MATERIAL SHOWN START

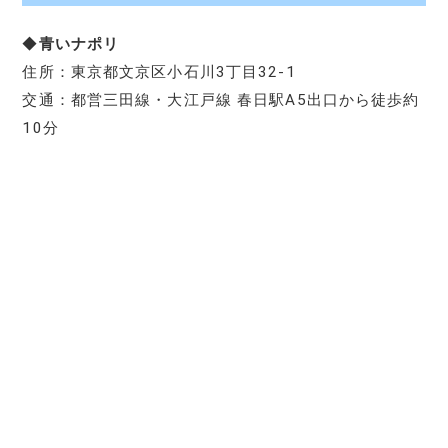
◆
青いナポリ
住所：東京都文京区小石川3丁目32-1
交通：都営三田線・大江戸線 春日駅A5出口から徒歩約
10分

MATERIAL SHOWN END

WORK ORDER:
Give back the records word for word, without their pictures.

FINISHED EXERCISE:
◆
青いナポリ
住所：東京都文京区小石川3丁目32-1
交通：都営三田線・大江戸線 春日駅A5出口から徒歩約
10分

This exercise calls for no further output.